Supermajors remain cautious despite higher commodity prices

Feb. 17, 2023
Westwood Global Energy Group has analyzed the current thinking of the five supermajor oil companies on new energy investments.

Offshore staff

LONDON  Westwood Global Energy Group has analyzed the current thinking of the five supermajor oil companies on new energy investments.

Collectively, it calculates, their production fell by about 900 Mboe/d between 2013 and 2022, due mainly to departures from Russia and divestments of higher cost production.

However, their operating cashflow rose from $171 billion in 2013 to $283 billion in 2022an increase from $30 to $53 for each bbl produced, at an oil price 7% lower.

According to Westwood’s Keith Myers, the transformation is due to lower operating costs (following sales of higher cost assets), improved operational uptime and efficiency, higher gas prices, lower supply chain costs and downsized organizations.

Last year the supermajors approved capital investments of $83 billion, $18 billion more than in 2021, but still below pre-COVID-19 pandemic levels and the $188 billion invested in 2013. Only 19 of the 29 cents in every dollar of operating cash inflow were reinvested in the upstream, Myers added.

Companies appear to be focused on delivering value over volume through 2030, in the form of low cost, lower emissions production with strong cash generation, and capital discipline on upstream projects to safeguard against downside price scenarios.

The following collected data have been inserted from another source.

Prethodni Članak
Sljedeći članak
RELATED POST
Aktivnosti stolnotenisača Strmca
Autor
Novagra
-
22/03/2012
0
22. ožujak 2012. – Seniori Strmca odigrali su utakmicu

ExxonMobil is reportedly allocating 90% of its capex to projects that can achieve more than 10% returns at less than or equal to $35/bbl. TotalEnergies is targeting projects at about $30/bbl post-tax breakeven, or less than US$20/boe combined capex and opex.

bp had committed to cutting its oil and gas production by 2030, although it has recently raised its production target to 2 MMboe/d by 2030 from the previous 1.5 MMboe/d.

At the same time, the supermajors’ asset portfolios have shrunk with only modest exploration success in the last few years, Myers claimed, limiting to the upstream development options that meet these criteria.

Another factor is the spread of protests and legal challenges against some planned new projects.

While the Big 5 are increasing their outlay on energy transition-related projects, it remains relatively modest compared to conventional hydrocarbons, Myers said, which currently achieve a much better return on capital employed.

Despite the protestors, calls are growing for increased oil and gas production in the short term combined with greater investments in renewables energy to calm prices. But the combination of continued demand growth for oil and gas and lower investment has pushed prices higher, he argued.

“Oil companies can say very reasonably that they do not set oil and gas prices; the supermajors together account for only 8% of global oil and 10% of global gas production," Myers said. “Big oil is not going to open the capital investment taps – it is not in their interests to do so. Unless it can tame demand to bring prices down, society will need to decide what do about the excess upstream cash generation.”